Preaching About Racial Diversity in Mono-Ethnic Contexts

From a recent Desiring God article:


Preaching About Racial Diversity in Mono-Ethnic Contexts from Desiring God on Vimeo.

It may be enough for some Christians to hold fast to the faith in an ethnically homogenous setting where severe persecution prevents them from getting outside of their context or extreme poverty limits their education. However, there is no excuse for not being involved in cross ethnic or cross cultural ministry when we have been tasked by Christ with fulfilling the Great Commission locally and around the world.

I have often wondered what prevents many Christians of different ethnicities from worshiping together or belonging to the same church. Perhaps the answer could be found when we consider this recent article by Russell D. Moore (HT: Jeff Spry). An excerpt

Thankfully, we don’t hear as much about “worship wars” these days, but I wonder if that’s because of growing maturity or if it’s simply because we’ve so segregated ourselves into services and congregations that reflect generational and ethnic and class-oriented musical commonalities. Maybe we need to reignite the wars, but in a Christian sort of way.

What if the war looked like this in your congregation? What if the young singles complained that the drums are too loud, that they’re distracting the senior adults? What if the elderly people complained that the church wasn’t paying attention to the new movements in songwriting or musical style?

When we seek the well-being of others in worship, it’s not just that we cringe through music we hate. As an act of love, this often causes us to appreciate, empathize, and even start to resonate with worship through musical forms we previously never considered.

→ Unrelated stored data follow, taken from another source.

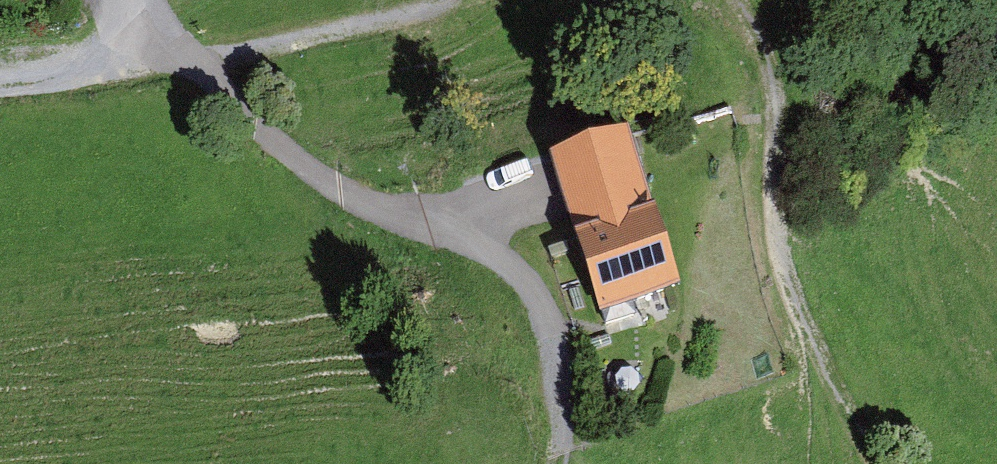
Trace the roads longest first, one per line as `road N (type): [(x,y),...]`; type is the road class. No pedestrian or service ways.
road 1 (track): [(185,58),(304,167),(392,215),(510,254),(557,319),(580,440),(573,463)]
road 2 (track): [(735,0),(748,10),(780,95),(784,272),(816,346),(892,463)]
road 3 (track): [(185,58),(397,22),(459,0)]
road 4 (track): [(185,58),(0,81)]

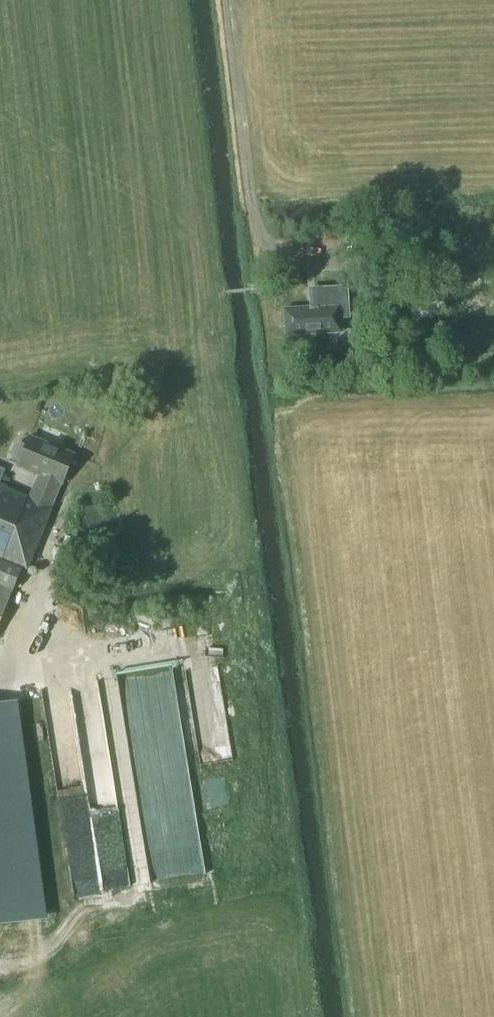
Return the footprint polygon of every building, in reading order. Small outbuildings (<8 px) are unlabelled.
[(316,307),(284,309),(285,335),(340,332),(339,313),(349,313),(347,285),(315,287),(316,307)] [(17,466),(61,484),(73,454),(29,436),(25,446),(19,444),(14,446),(11,455),(13,459),(19,461),(17,466)] [(52,507),(51,507),(60,485),(38,476),(30,498),(0,486),(0,622),(20,571),(26,573),(52,507)] [(41,918),(12,704),(0,706),(0,924),(41,918)] [(209,806),(228,803),(225,776),(206,778),(209,806)] [(171,805),(130,809),(132,824),(159,821),(161,835),(198,831),(194,792),(184,793),(186,805),(171,807),(171,805)] [(202,859),(149,862),(148,844),(133,845),(134,850),(143,850),(145,876),(155,876),(155,879),(203,876),(202,859)]
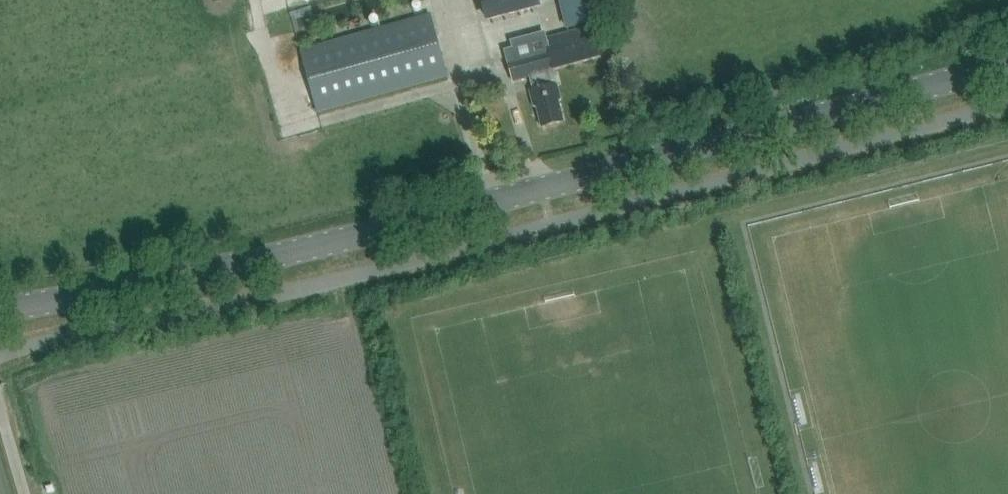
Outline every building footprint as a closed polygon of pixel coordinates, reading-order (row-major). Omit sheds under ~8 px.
[(540,7),(538,0),(484,0),(490,21),(540,7)] [(566,29),(602,20),(597,0),(559,0),(566,29)] [(298,30),(317,26),(312,6),(294,11),(298,30)] [(319,112),(447,77),(430,16),(303,51),(319,112)] [(532,91),(530,91),(535,108),(538,107),(543,127),(564,122),(559,100),(562,99),(554,70),(603,57),(595,28),(506,52),(509,62),(508,62),(513,82),(529,77),(532,91)]
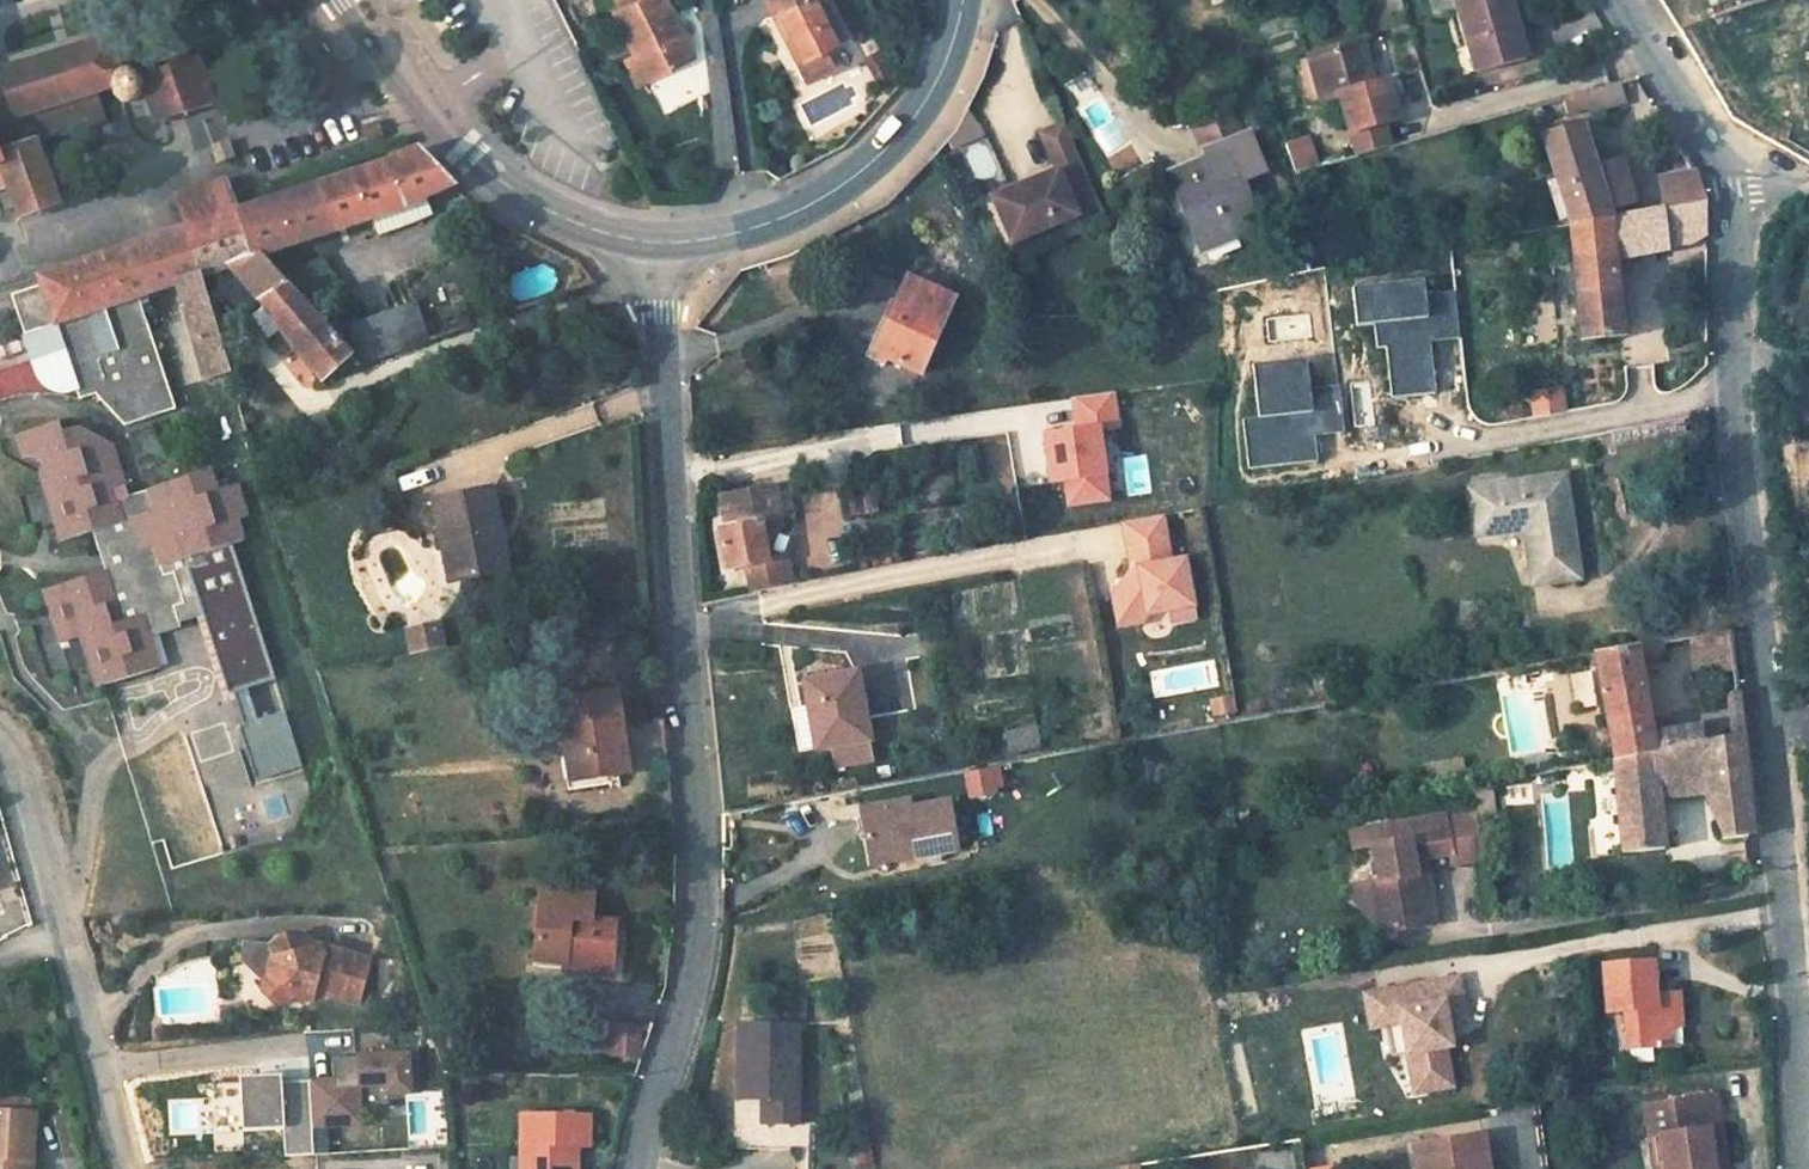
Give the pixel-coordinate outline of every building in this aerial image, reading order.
[(622,8),(614,11),(634,53),(641,48),(654,75),(693,57),(665,0),(618,0),(622,8)] [(776,15),(782,11),(793,34),(804,56),(846,35),(828,0),(769,0),(776,15)] [(1479,73),(1527,59),(1509,0),(1458,0),(1479,73)] [(1730,10),(1697,22),(1702,41),(1717,38),(1714,27),(1734,21),(1730,10)] [(782,11),(776,15),(786,37),(793,34),(782,11)] [(7,187),(18,218),(59,203),(36,142),(98,120),(89,93),(112,86),(113,91),(117,96),(122,98),(130,100),(136,96),(141,89),(145,89),(156,122),(214,103),(197,56),(141,77),(138,73),(133,70),(130,69),(121,70),(109,36),(0,71),(0,189),(7,187)] [(1340,96),(1349,131),(1355,156),(1388,147),(1381,123),(1398,118),(1388,81),(1374,85),(1362,41),(1314,54),(1326,99),(1340,96)] [(634,53),(624,57),(638,84),(654,75),(641,48),(634,53)] [(894,88),(881,61),(867,69),(879,96),(894,88)] [(1620,81),(1562,98),(1567,114),(1588,108),(1590,114),(1626,102),(1620,81)] [(1008,242),(1074,214),(1072,210),(1093,201),(1059,122),(1037,131),(1054,171),(989,198),(1008,242)] [(1567,220),(1569,226),(1610,217),(1609,212),(1636,204),(1621,161),(1595,169),(1581,125),(1540,137),(1554,181),(1567,220)] [(1317,168),(1308,138),(1284,145),(1294,174),(1317,168)] [(227,142),(214,147),(216,152),(228,148),(227,142)] [(259,255),(358,222),(374,217),(379,231),(379,233),(408,223),(434,211),(427,196),(452,184),(417,147),(388,157),(389,159),(253,205),(243,208),(259,255)] [(228,148),(216,152),(218,158),(230,154),(228,148)] [(1227,152),(1171,175),(1202,250),(1257,228),(1227,152)] [(1695,170),(1657,177),(1662,207),(1664,207),(1704,199),(1695,170)] [(1554,181),(1545,183),(1557,223),(1567,220),(1554,181)] [(226,182),(177,197),(187,228),(236,211),(226,182)] [(1704,199),(1664,207),(1669,251),(1686,248),(1706,234),(1704,199)] [(1610,217),(1569,226),(1581,340),(1623,336),(1615,259),(1642,255),(1643,263),(1655,261),(1653,253),(1669,251),(1664,207),(1662,207),(1610,217)] [(187,228),(185,228),(200,276),(228,266),(259,255),(243,208),(236,211),(187,228)] [(362,236),(379,231),(374,217),(358,222),(362,236)] [(72,266),(38,277),(41,284),(54,324),(140,296),(176,284),(203,379),(230,373),(200,276),(185,228),(72,266)] [(259,255),(228,266),(259,299),(286,283),(259,255)] [(320,259),(288,276),(313,305),(339,289),(320,259)] [(952,297),(906,277),(872,353),(919,374),(952,297)] [(286,283),(259,299),(292,347),(322,382),(351,355),(286,283)] [(54,324),(41,284),(9,295),(23,335),(36,374),(67,364),(62,348),(38,356),(30,332),(54,324)] [(140,296),(54,324),(62,348),(67,364),(72,358),(110,377),(161,360),(140,296)] [(414,303),(348,327),(360,365),(428,342),(414,303)] [(1553,390),(1530,394),(1535,420),(1550,418),(1554,441),(1568,438),(1565,415),(1559,382),(1551,383),(1553,390)] [(1044,430),(1050,485),(1064,483),(1067,506),(1114,501),(1107,428),(1121,426),(1118,391),(1073,395),(1076,427),(1044,430)] [(1575,413),(1565,415),(1568,438),(1579,437),(1575,413)] [(37,470),(111,447),(100,442),(96,447),(87,449),(84,435),(75,429),(59,433),(56,424),(34,431),(42,458),(37,470)] [(14,436),(22,465),(37,470),(42,458),(34,431),(14,436)] [(137,494),(127,497),(111,447),(37,470),(43,490),(54,486),(64,517),(53,521),(60,543),(92,532),(98,552),(109,548),(115,568),(104,572),(42,591),(49,613),(59,610),(69,641),(79,637),(90,634),(100,665),(88,668),(95,688),(158,669),(148,638),(180,628),(178,624),(173,607),(183,604),(176,582),(165,586),(160,567),(234,544),(242,541),(235,521),(246,518),(235,486),(214,492),(207,472),(146,492),(149,501),(140,504),(137,494)] [(1127,460),(1130,490),(1149,488),(1146,458),(1127,460)] [(1563,475),(1468,488),(1474,533),(1513,527),(1513,523),(1523,522),(1531,584),(1579,577),(1563,475)] [(54,486),(43,490),(53,521),(64,517),(54,486)] [(773,487),(727,496),(734,528),(720,530),(728,570),(746,566),(751,593),(793,585),(787,556),(767,559),(762,531),(782,526),(773,487)] [(491,488),(433,499),(441,545),(453,542),(459,579),(507,569),(491,488)] [(146,492),(137,494),(140,504),(149,501),(146,492)] [(727,496),(721,497),(727,528),(734,528),(727,496)] [(1162,515),(1123,522),(1132,570),(1127,577),(1112,597),(1118,627),(1141,624),(1147,614),(1169,610),(1193,606),(1184,560),(1170,562),(1162,515)] [(453,542),(441,545),(448,581),(459,579),(453,542)] [(276,681),(234,544),(160,567),(165,586),(176,582),(183,604),(173,607),(178,624),(188,621),(186,615),(205,609),(207,615),(232,695),(239,692),(249,689),(276,681)] [(109,548),(98,552),(104,572),(115,568),(109,548)] [(1193,606),(1169,610),(1172,621),(1195,618),(1193,606)] [(59,610),(49,613),(59,644),(69,641),(59,610)] [(1732,628),(1689,636),(1695,678),(1736,670),(1732,628)] [(420,651),(442,647),(438,631),(417,635),(420,651)] [(90,634),(79,637),(88,668),(100,665),(90,634)] [(1660,641),(1635,646),(1638,660),(1664,656),(1660,641)] [(1635,646),(1594,654),(1607,724),(1648,716),(1638,660),(1635,646)] [(856,671),(804,681),(811,718),(817,717),(822,748),(869,740),(856,671)] [(302,767),(285,713),(259,721),(249,689),(239,692),(248,724),(242,726),(258,780),(302,767)] [(1732,731),(1748,728),(1742,691),(1727,693),(1732,731)] [(617,692),(553,701),(556,724),(561,723),(566,755),(574,754),(578,780),(629,772),(617,692)] [(1210,699),(1213,717),(1237,713),(1234,694),(1210,699)] [(1648,716),(1607,724),(1614,760),(1654,752),(1651,735),(1648,716)] [(1700,725),(1651,735),(1654,752),(1703,743),(1700,725)] [(1036,728),(1005,733),(1009,753),(1040,748),(1036,728)] [(1754,829),(1743,736),(1654,752),(1614,760),(1622,853),(1664,850),(1659,798),(1724,788),(1712,819),(1721,840),(1747,837),(1754,829)] [(574,754),(566,755),(569,781),(578,780),(574,754)] [(1487,763),(1451,770),(1455,789),(1490,783),(1487,763)] [(1003,794),(1002,766),(966,767),(966,795),(1003,794)] [(1491,788),(1473,790),(1477,819),(1495,817),(1491,788)] [(908,802),(859,810),(868,857),(896,852),(897,860),(957,850),(948,803),(910,810),(908,802)] [(1444,818),(1384,827),(1387,845),(1374,848),(1379,881),(1355,885),(1359,908),(1380,934),(1433,924),(1425,874),(1421,875),(1418,859),(1450,855),(1444,818)] [(896,852),(868,857),(870,866),(897,860),(896,852)] [(611,975),(614,923),(589,921),(591,894),(540,890),(539,903),(530,905),(528,925),(536,932),(535,947),(565,949),(563,969),(563,972),(611,975)] [(322,955),(317,950),(306,951),(303,936),(295,933),(278,935),(270,940),(273,955),(270,955),(267,967),(269,971),(261,978),(260,987),(270,1002),(283,1004),(289,999),(292,996),(298,1005),(310,1002),(312,993),(357,1004),(369,963),(324,949),(322,955)] [(565,949),(535,947),(535,948),(533,966),(563,969),(565,949)] [(1652,962),(1603,966),(1606,1013),(1624,1011),(1627,1048),(1671,1046),(1669,1027),(1680,1026),(1679,1006),(1655,1008),(1654,995),(1652,962)] [(1448,1021),(1440,978),(1361,993),(1367,1026),(1383,1024),(1393,1076),(1404,1074),(1407,1092),(1434,1087),(1427,1048),(1423,1029),(1430,1028),(1429,1024),(1448,1021)] [(1367,1026),(1361,993),(1346,996),(1352,1029),(1367,1026)] [(1678,993),(1654,995),(1655,1008),(1679,1006),(1678,993)] [(797,1026),(739,1025),(738,1097),(761,1097),(768,1096),(768,1122),(770,1122),(796,1122),(797,1026)] [(608,1027),(571,1027),(570,1051),(608,1052),(608,1027)] [(1433,1047),(1430,1028),(1423,1029),(1427,1048),(1433,1047)] [(640,1034),(616,1034),(616,1058),(639,1059),(640,1034)] [(332,1079),(309,1080),(311,1127),(362,1124),(360,1087),(384,1086),(385,1095),(410,1093),(408,1054),(331,1058),(332,1079)] [(1407,1092),(1404,1074),(1393,1076),(1396,1094),(1407,1092)] [(281,1075),(239,1077),(242,1131),(283,1128),(284,1156),(313,1154),(311,1127),(309,1080),(281,1082),(281,1075)] [(1672,1168),(1722,1168),(1721,1160),(1731,1158),(1720,1096),(1661,1105),(1651,1106),(1656,1138),(1666,1137),(1672,1168)] [(0,1109),(0,1168),(29,1168),(32,1111),(0,1109)] [(520,1117),(520,1161),(527,1160),(527,1168),(576,1168),(568,1167),(568,1146),(588,1146),(587,1117),(520,1117)] [(796,1122),(770,1122),(770,1127),(770,1147),(796,1148),(796,1122)] [(770,1127),(733,1126),(734,1148),(770,1147),(770,1127)] [(1475,1137),(1408,1148),(1411,1168),(1480,1168),(1475,1137)] [(1666,1137),(1656,1138),(1661,1168),(1672,1168),(1666,1137)] [(852,1148),(856,1168),(860,1168),(875,1166),(871,1144),(852,1148)] [(1731,1158),(1721,1160),(1722,1168),(1733,1168),(1731,1158)] [(509,1160),(509,1168),(527,1168),(527,1160),(520,1161),(509,1160)]
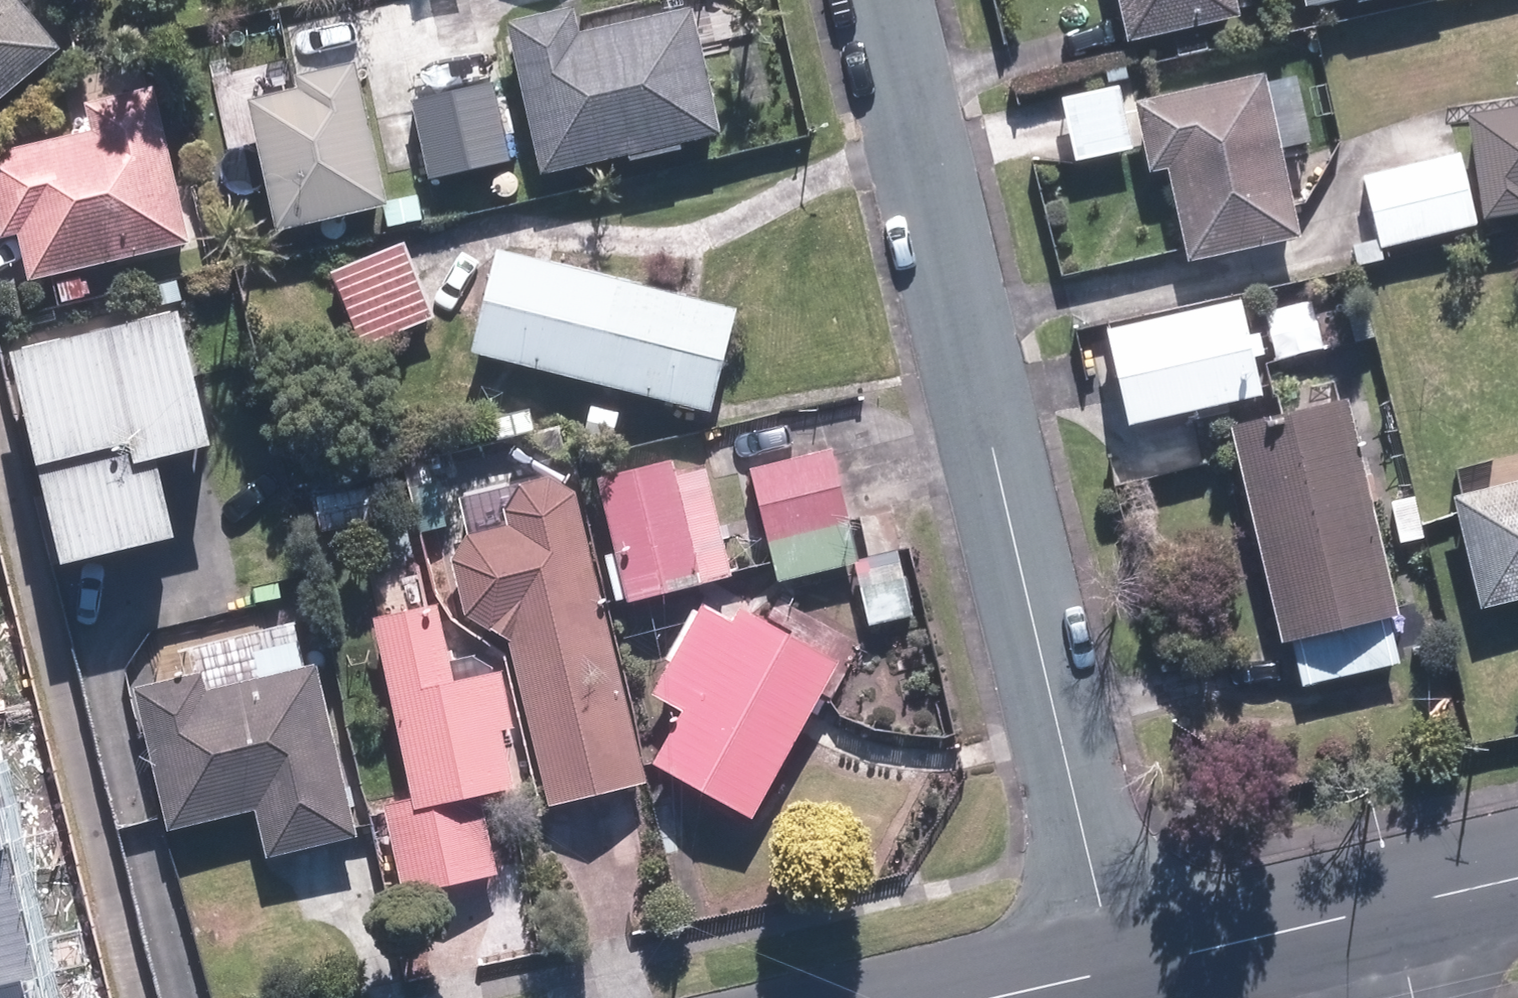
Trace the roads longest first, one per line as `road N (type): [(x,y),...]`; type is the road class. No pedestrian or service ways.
road 1 (residential): [(880,0),(1114,971)]
road 2 (tertiary): [(1114,971),(1392,906)]
road 3 (tertiary): [(1392,906),(1517,876)]
road 4 (tertiary): [(996,997),(1114,971)]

This would signal a counting of others as more significant than ourselves (Phil 2:3), which comes from the Spirit of the humiliated, exalted King Jesus (Phil 2:5-11).  It would mean an outdoing of one another, in order to serve and show honor to the other parts of the Body of Christ. And, however it turned out musically, it would rock.

I think this applies to our brothers and sisters in the church the next street over who otherwise happen to believe basically the same things we do but just worship a little differently. We've segregated because we are more concerned about worshipping with a style that we can be comfortable in rather than enjoying the fullness of worshiping God through the discomfort of fellowship with brothers and sisters who we love in the Lord.